The 'Nature' article explains that, to oversimplify, men speak in terms of objects ('informational' style, focusing on categorisation), and women in terms of relationships ('involved' style, focusing on personalisation).

I was gratified to recognise a flaw for myself, before reading that it's something that the researchers considered too ;) The subject of the text must matter - the parameters that categorise (oops) males and females might also distinguish between factual and opinion pieces, or between narrative fiction and non-fiction; the algorithm might be dissecting the content rather than the author. Indeed, the program can tell fiction from non-fiction with 98% accuracy. However, when told the genre in advance (and hence invoking a further weighting, presumably), the algorithm separates male from female with 80% accuracy.

Having run this entry through the Gender Genie, the 'male' total is 1077 against a 'female' total of 253, defining me as distinctly male, or maybe just distinctly impersonal in my writing!

That's after I told the Genie that this was a blog entry. I'm curious about the basis of that division, as it had a radical effect on the totals. Defined as 'fiction', the totals are 'male': 577, 'female': 366, and the same as 'non-fiction': 577 to 366; still male, but by less of a margin.

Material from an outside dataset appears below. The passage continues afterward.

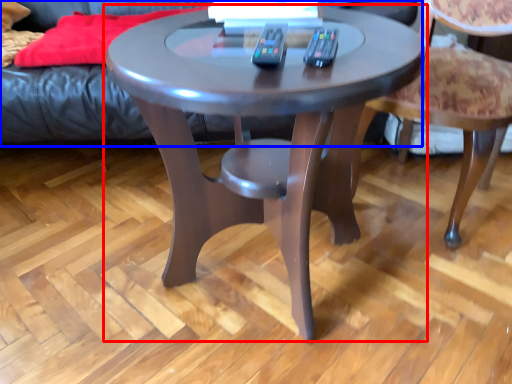
Question: Which point is closer to the camera, coffee table (highlighted by a red box) or couch (highlighted by a blue box)?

Interestingly, when I tested it with a couple of Helen's e-mails, it was ambiguous e.g. 283 'male' to 291 'female'. Perhaps it's that the test text was descriptive rather than discursive, but H's degree is in linguistics; perhaps that's skewed her written style.
I know that from the age of 15 my education focused strongly on report-writing and essay-based exams in factual subjects, where the impersonal tense ("It was found", rather than "I found") was the only acceptable mode of writing; it's difficult to throw off a certain precision of phrasing.